A doença da cleptocracia

(Publicado em O Estado de São Paulo, 9 de abril de 2021)

Um tema importante, mas pouco estudado nas ciências sociais, é o das causas e efeitos da cleptocracia, termo de origem grega que significa, literalmente, “governo de ladrões”. Em todos os regimes políticos, democráticos ou autoritários, os governantes e seus apoiadores se beneficiam de seus cargos. Mas o que marca a cleptocracia é a pilhagem sistemática dos recursos públicos em benefício dos governantes e seus familiares, atropelando as instituições ou manipulando-as a seu favor. Os cleptocratas têm muito pouco apoio na sociedade, e, no entanto, conseguem se manter por longo tempo no poder. Como isto é possível?

Cerca de 20 atrás, Daron Acemoglu, economista de origem turca que ficou famoso por combinar a análise econômica com a história e as ciências políticas, tratou de responder a esta pergunta, que é mais atual do que nunca, sobretudo no Brasil . Ele tomou como exemplo os casos extremos do Congo, com Joseph Mobuto, e da República Dominicana, com Rafael Trujillo, que governaram por décadas e arruinaram seus países, mas o modelo que desenvolveu é de aplicação muito mais ampla.

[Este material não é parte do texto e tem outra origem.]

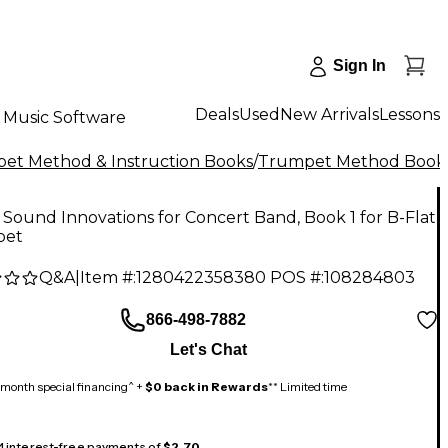
Sign In
Deals
Used
New Arrivals
Lessons
Music Software
et Method & Instruction Books
/
Trumpet Method Book
 Sound Innovations for Concert Band, Book 1 for B-Flat
pet
Q&A
|
Item #:
1280422358380
POS #:
108284803
866-498-7882
Let's Chat
month special financing^ +
$0 back in Rewards
** Limited time
 4 interest-free payments of
$2.70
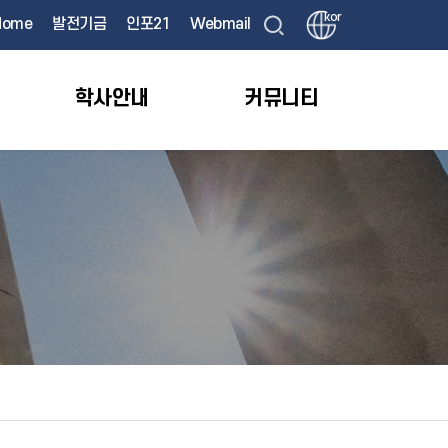
kor
Home
발전기금
인포21
Webmail
학사안내
커뮤니티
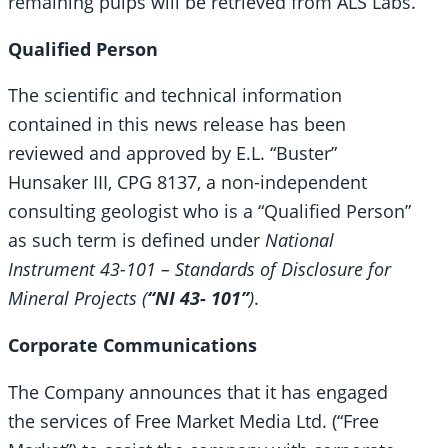
remaining pulps will be retrieved from ALS Labs.
Qualified Person
The scientific and technical information
contained in this news release has been
reviewed and approved by E.L. “Buster”
Hunsaker III, CPG 8137, a non-independent
consulting geologist who is a “Qualified Person”
as such term is defined under
National
Instrument 43-101 – Standards of Disclosure for
Mineral Projects (
“NI 43- 101”
)
.
Corporate Communications
The Company announces that it has engaged
the services of Free Market Media Ltd. (“Free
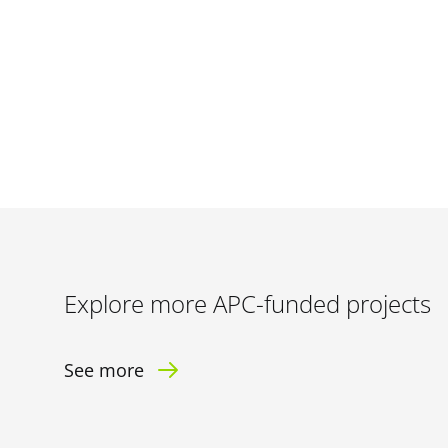
Explore more APC-funded projects
See more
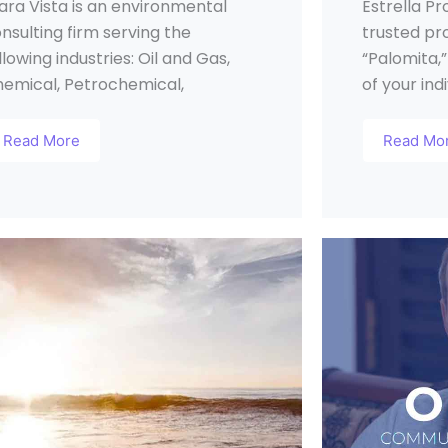
ara Vista is an environmental
Estrella Pr
nsulting firm serving the
trusted pr
llowing industries: Oil and Gas,
“Palomita,”
emical, Petrochemical,
of your ind
Read More
Read Mo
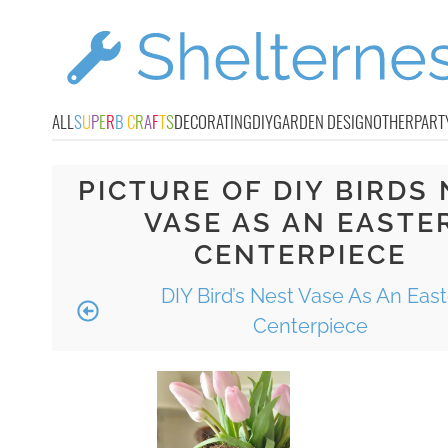
ALL
S
U
P
E
R
B
C
R
A
F
T
S
DECORATING
DIY
GARDEN DESIGN
OTHER
PART
PICTURE OF DIY BIRDS
VASE AS AN EASTE
CENTERPIECE
DIY Bird’s Nest Vase As An East
Centerpiece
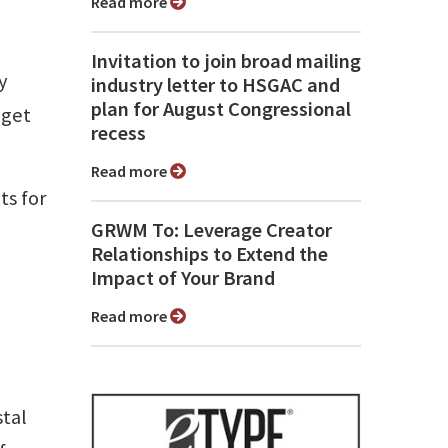
Read more
Invitation to join broad mailing
y
industry letter to HSGAC and
plan for August Congressional
 get
recess
Read more
ts for
GRWM To: Leverage Creator
Relationships to Extend the
Impact of Your Brand
Read more
tal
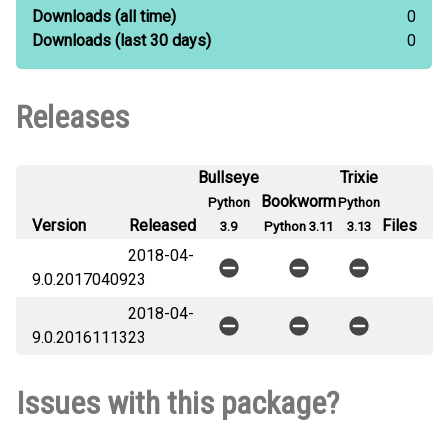
Downloads
(all time)
0
Downloads
(last 30 days)
0
Releases
Bullseye
Trixie
Bookworm
Python
Python
Version
Released
Files
3.9
Python 3.11
3.13
2018-04-
9.0.20170409
23
2018-04-
9.0.20161113
23
Issues with this package?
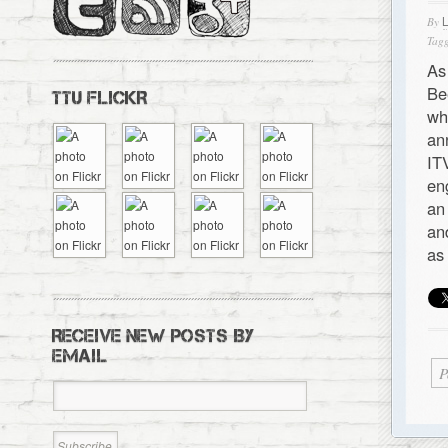
By
Tagg
As
Be
TTU FLICKR
wh
an
IT
en
an
an
as
RECEIVE NEW POSTS BY
EMAIL
P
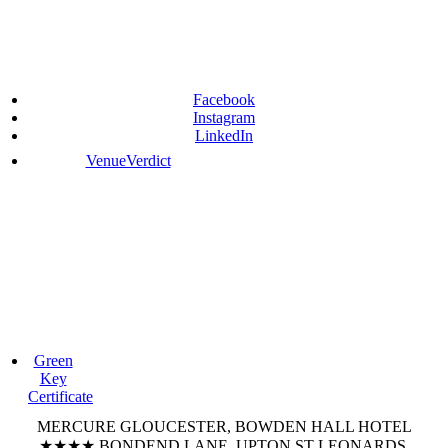
Facebook
Instagram
LinkedIn
VenueVerdict
Green
Key
Certificate
MERCURE GLOUCESTER, BOWDEN HALL HOTEL
★★★★
BONDEND LANE, UPTON ST LEONARDS,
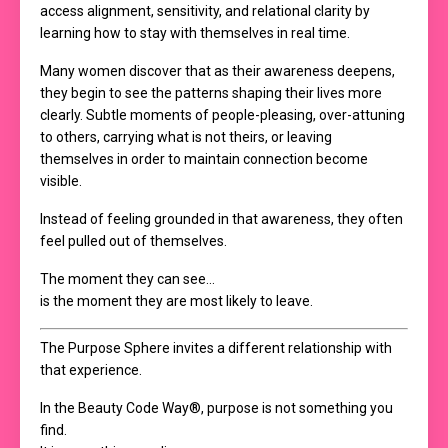
access alignment, sensitivity, and relational clarity by
learning how to stay with themselves in real time.
Many women discover that as their awareness deepens,
they begin to see the patterns shaping their lives more
clearly. Subtle moments of people-pleasing, over-attuning
to others, carrying what is not theirs, or leaving
themselves in order to maintain connection become
visible.
Instead of feeling grounded in that awareness, they often
feel pulled out of themselves.
The moment they can see…
is the moment they are most likely to leave.
The Purpose Sphere invites a different relationship with
that experience.
In the Beauty Code Way®, purpose is not something you
find.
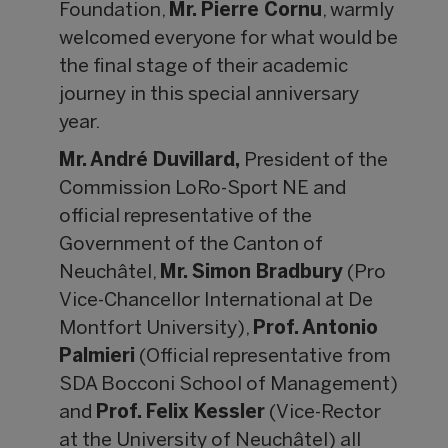
Foundation,
Mr.
Pierre Cornu
, warmly
welcomed everyone for what would be
the final stage of their academic
journey in this special anniversary
year.
Mr. Andr
é Duvillard,
President of the
Commission LoRo-Sport NE and
official representative of the
Government of the Canton of
Neuchâtel,
Mr. Simon Bradbury
(Pro
Vice-Chancellor International at De
Montfort University),
Prof. Antonio
Palmieri
(Official representative from
SDA Bocconi School of Management)
and
Prof. Felix Kessler
(Vice-Rector
at the University of Neuchâtel) all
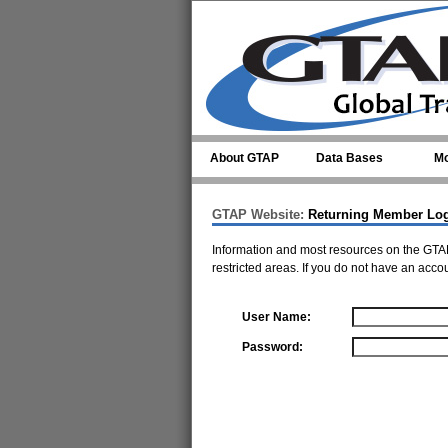
Skip to main content
About GTAP
Data Bases
Mo
GTAP Website:
Returning Member Lo
Information and most resources on the GTAP
restricted areas. If you do not have an acco
User Name:
Password:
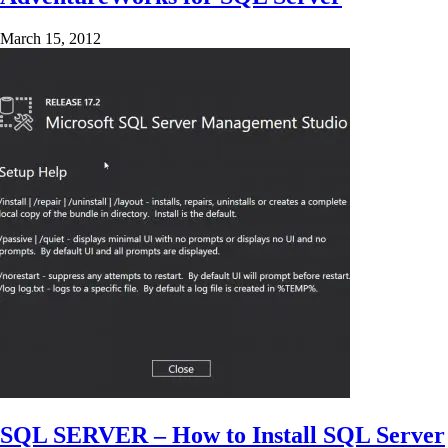
March 15, 2012
SQL SERVER – How to Install SQL Server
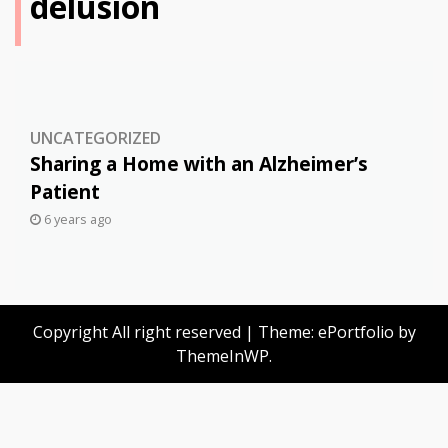
delusion
UNCATEGORIZED
Sharing a Home with an Alzheimer’s
Patient
6 years ago
Copyright All right reserved
|
Theme: ePortfolio by
ThemeInWP
.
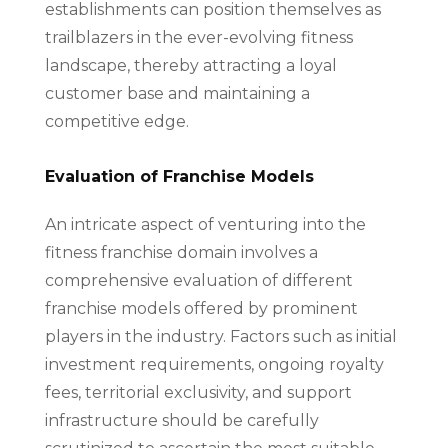
establishments can position themselves as
trailblazers in the ever-evolving fitness
landscape, thereby attracting a loyal
customer base and maintaining a
competitive edge.
Evaluation of Franchise Models
An intricate aspect of venturing into the
fitness franchise domain involves a
comprehensive evaluation of different
franchise models offered by prominent
players in the industry. Factors such as initial
investment requirements, ongoing royalty
fees, territorial exclusivity, and support
infrastructure should be carefully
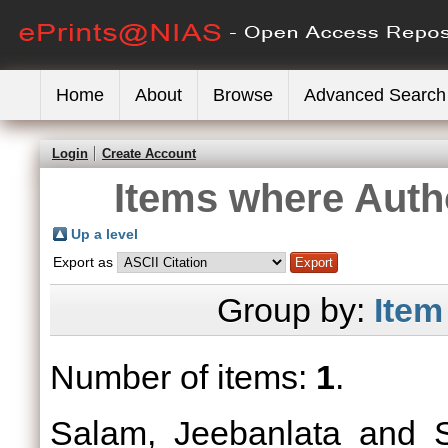
Home
About
Browse
Advanced Search
Login
Create Account
Items where Autho
Up a level
Export as
Group by:
Item
Number of items:
1
.
Salam, Jeebanlata
and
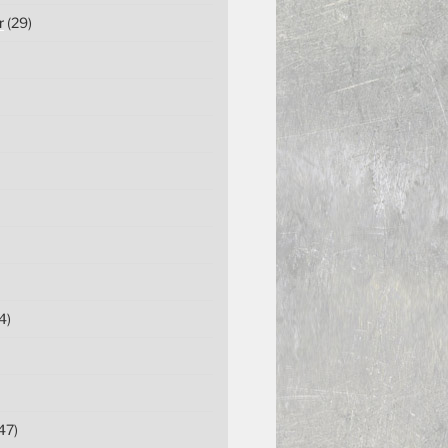
r
(29)
4)
47)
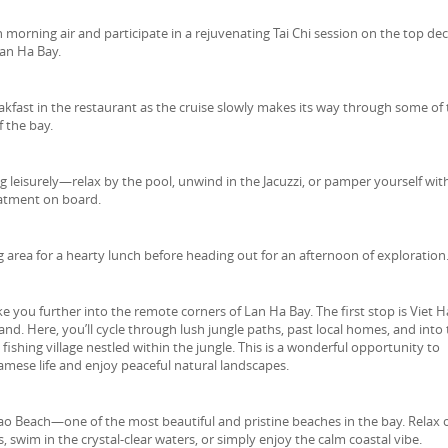
 morning air and participate in a rejuvenating Tai Chi session on the top dec
Lan Ha Bay.
akfast in the restaurant as the cruise slowly makes its way through some of
f the bay.
leisurely—relax by the pool, unwind in the Jacuzzi, or pamper yourself wit
atment on board.
g area for a hearty lunch before heading out for an afternoon of exploration
e you further into the remote corners of Lan Ha Bay. The first stop is Viet H
land. Here, you’ll cycle through lush jungle paths, past local homes, and into
fishing village nestled within the jungle. This is a wonderful opportunity to
amese life and enjoy peaceful natural landscapes.
 Dao Beach—one of the most beautiful and pristine beaches in the bay. Relax 
, swim in the crystal-clear waters, or simply enjoy the calm coastal vibe.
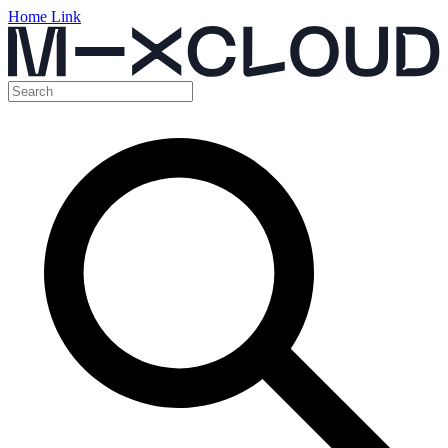
Home Link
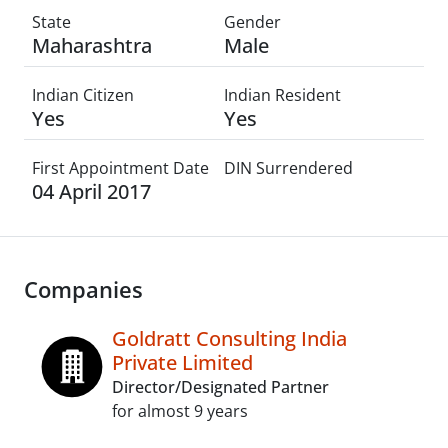
State
Gender
Maharashtra
Male
Indian Citizen
Indian Resident
Yes
Yes
First Appointment Date
DIN Surrendered
04 April 2017
Companies
Goldratt Consulting India
Private Limited
Director/Designated Partner
for almost 9 years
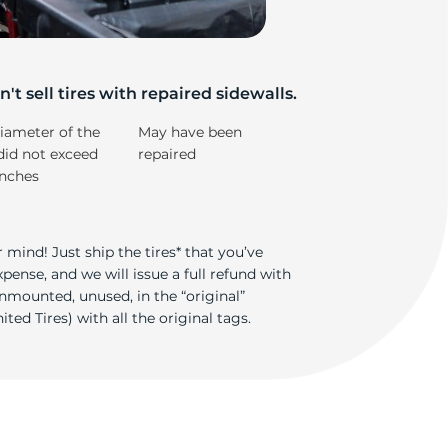
iv
't sell tires with repaired sidewalls.
iameter of the
May have been
did not exceed
repaired
inches
 mind! Just ship the tires* that you’ve
ense, and we will issue a full refund with
nmounted, unused, in the “original”
ted Tires) with all the original tags.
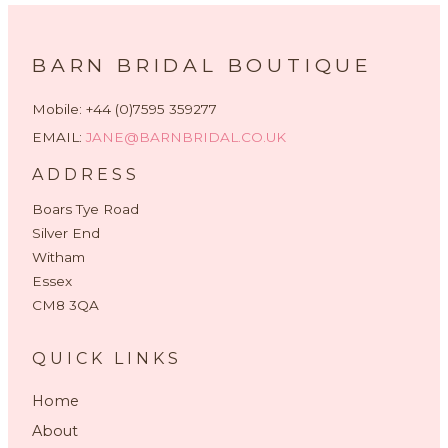
BARN BRIDAL BOUTIQUE
Mobile: +44 (0)7595 359277
EMAIL:
JANE@BARNBRIDAL.CO.UK
ADDRESS
Boars Tye Road
Silver End
Witham
Essex
CM8 3QA
QUICK LINKS
Home
About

O que permite que a cleptocracia se estabeleça e se mantenha, diz Acemoglu, é a debilidade das instituições de um país. “Quando as instituições são fortes”, diz ele, “os cidadãos punem os políticos retirando-os do poder; quando as instituições são fracas, os políticos punem os cidadãos que não os apoiam. Quando as instituições são fortes, os políticos competem pelo apoio e endosso de grupos de interesse; quando as instituições são fracas, os políticos criam e controlam os grupos de interesse. Quando as instituições são fortes, os cidadãos exigem direitos; quando as instituições são fracas, os cidadãos imploram por favores”.

Na cleptocracia, todos perdem, exceto os cleptocratas, mas os diferentes setores da sociedade não conseguem se organizar para tirá-los do poder porque eles usam a conhecida tática de dividir para reinar. Pensemos em dois partidos que poderiam se unir para derrotar os cleptocratas na próxima eleição. Antes que se juntem, o governo chama a um deles, oferece vantagens e benefícios, e ameaça punir a quem ficar contra. Entre o medo e a ganância, o apoio é dado, e governo se mantém. No dia a dia, a técnica funciona trocando constantemente ministros e altos funcionários, gerando insegurança e fazendo com que as autoridades sejam leais aos governantes, e não às responsabilidades e fins das instituições em que trabalham.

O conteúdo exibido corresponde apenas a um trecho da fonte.